EXTRAIT DU TEXTE>
·····
L’idée de corporation et de corporate group est ancienne dans la pensée sociologique. L’historien et juriste anglais Henry Sumner Maine (1822-1888) est connu pour son ouvrage Ancient Law et la distinction fameuse qu’il posa entre un état de société défini par le statut et un état défini par le contrat. Il posait que la corporation était une réalité immortelle. Elle l’est en effet dans la mesure où son existence ne dépend pas de l’existence de personnes concrètes. Elle est comme un corps dont les cellules peuvent être remplacées indéfiniment. Nous sommes donc bien dans une sorte de théologie juridique qui s’appuie sur une pensée de l’abstraction, de l’immortalité, de la métaphore (être comme une personne sans être une personne). Le paradoxe est que cette notion qui vole très haut dans un nuage d’abstraction informe réellement et pratiquement des dispositifs à l’œuvre tant dans des sociétés « primitives » que « modernes ».
Les fonctionnaliste anglais tels Radcliffe-Brown et Fortes ont défini la notion plus concrètement à partir des critères suivants. Un groupe est corporate quand il a un centre d’autorité (un chef), des symboles, une propriété commune (de préférence un territoire), à quoi il faut ajouter des règles d’appartenance. Un tel group est défini en perpétuité (il est immortel comme le voulait Maine) parce que le départ de ses membres ou l’arrivé de nouveaux membres ne change pas sa définition, ses prérogatives, son fonctionnement. La propriété commune dont il est question est le plus souvent un territoire. L’idée d’un groupe territorial hiérarchisé dont les membres sont des sujets convient idéalement à la notion de corporate group. Notons déjà que son caractère abstrait et sa définition symbolique lui confère une aura de sacralité.
·····
LIGNES FOURNIES>
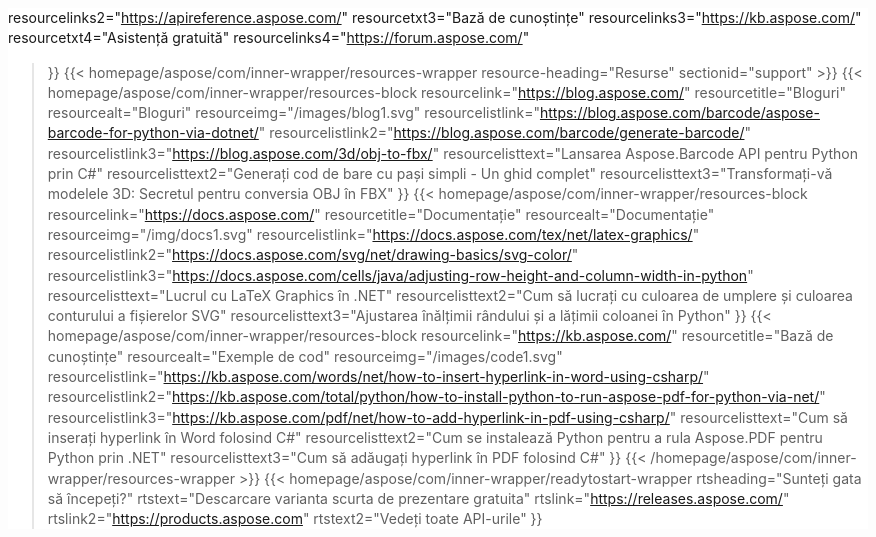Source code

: resourcelinks2="https://apireference.aspose.com/"
resourcetxt3="Bază de cunoștințe"
resourcelinks3="https://kb.aspose.com/"
resourcetxt4="Asistență gratuită"
resourcelinks4="https://forum.aspose.com/"
>}}
{{< homepage/aspose/com/inner-wrapper/resources-wrapper
resource-heading="Resurse"
sectionid="support" >}}
{{< homepage/aspose/com/inner-wrapper/resources-block
resourcelink="https://blog.aspose.com/"
resourcetitle="Bloguri"
resourcealt="Bloguri"
resourceimg="/images/blog1.svg"
resourcelistlink="https://blog.aspose.com/barcode/aspose-barcode-for-python-via-dotnet/"
resourcelistlink2="https://blog.aspose.com/barcode/generate-barcode/"
resourcelistlink3="https://blog.aspose.com/3d/obj-to-fbx/"
resourcelisttext="Lansarea Aspose.Barcode API pentru Python prin C#"
resourcelisttext2="Generați cod de bare cu pași simpli - Un ghid complet"
resourcelisttext3="Transformați-vă modelele 3D: Secretul pentru conversia OBJ în FBX"
>}}
{{< homepage/aspose/com/inner-wrapper/resources-block
resourcelink="https://docs.aspose.com/"
resourcetitle="Documentație"
resourcealt="Documentație"
resourceimg="/img/docs1.svg"
resourcelistlink="https://docs.aspose.com/tex/net/latex-graphics/"
resourcelistlink2="https://docs.aspose.com/svg/net/drawing-basics/svg-color/"
resourcelistlink3="https://docs.aspose.com/cells/java/adjusting-row-height-and-column-width-in-python"
resourcelisttext="Lucrul cu LaTeX Graphics în .NET"
resourcelisttext2="Cum să lucrați cu culoarea de umplere și culoarea conturului a fișierelor SVG"
resourcelisttext3="Ajustarea înălțimii rândului și a lățimii coloanei în Python"
>}}
{{< homepage/aspose/com/inner-wrapper/resources-block resourcelink="https://kb.aspose.com/"
resourcetitle="Bază de cunoștințe"
resourcealt="Exemple de cod"
resourceimg="/images/code1.svg"
resourcelistlink="https://kb.aspose.com/words/net/how-to-insert-hyperlink-in-word-using-csharp/"
resourcelistlink2="https://kb.aspose.com/total/python/how-to-install-python-to-run-aspose-pdf-for-python-via-net/"
resourcelistlink3="https://kb.aspose.com/pdf/net/how-to-add-hyperlink-in-pdf-using-csharp/"
resourcelisttext="Cum să inserați hyperlink în Word folosind C#"
resourcelisttext2="Cum se instalează Python pentru a rula Aspose.PDF pentru Python prin .NET"
resourcelisttext3="Cum să adăugați hyperlink în PDF folosind C#"
>}}
{{< /homepage/aspose/com/inner-wrapper/resources-wrapper >}}
{{< homepage/aspose/com/inner-wrapper/readytostart-wrapper
rtsheading="Sunteți gata să începeți?"
rtstext="Descarcare varianta scurta de prezentare gratuita"
rtslink="https://releases.aspose.com/"
rtslink2="https://products.aspose.com"
rtstext2="Vedeți toate API-urile"
>}}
·····
CONSIGNE 1> D'après l'extrait sur la notion de corporation, entre quels deux états de société Henry Sumner Maine a-t-il posé sa distinction fameuse ?
CONSIGNE 2> Reprenez le texte sur la notion de corporate group et poursuivez-le à partir de sa dernière phrase.

VOTRE RÉPONSE 1> Entre un état de société défini par le statut et un état défini par le contrat.

VOTRE RÉPONSE 2>
Si ce groupe, bien délimité, corseté de règles, à l’appartenance duquel on est consigné, doté d’un pouvoir supérieur, d’une réalité abstraite et qui est « comme une personne », immortelle de surcroît, ne ressemble pas au divin, on se demande alors ce qui peut mieux ressembler au divin. Que l’être collectif soit coextensif au divin est une idée caractéristiquement durkheimienne d’ailleurs. Mais il s’agit d’une idée, d’un fait imaginaire, d’une configuration purement mentale. Le problème est qu’elle donne naissance à des organisations concrètes et à des groupements réels. Comment est-ce qu’une entité abstraite, n’existant que sur un plan supérieur d’éternité, peut contraindre des formes d’existence pratique ? Il ya deux réponses à cela : 1. Elle le fait, mais pas toujours et elle le fait dans les formes « sociales » de vie collective (que Maine, Durkheim et la quasi totalité des autres sociologues et ethnologues croyaient être la seule forme d’existence collective), 2. Elle suppose la transcendance qui est aussi du domaine idéel et de la représentation mentale mais qui introduit une capacité purement hominienne à lier des émotions à des représentations abstraites.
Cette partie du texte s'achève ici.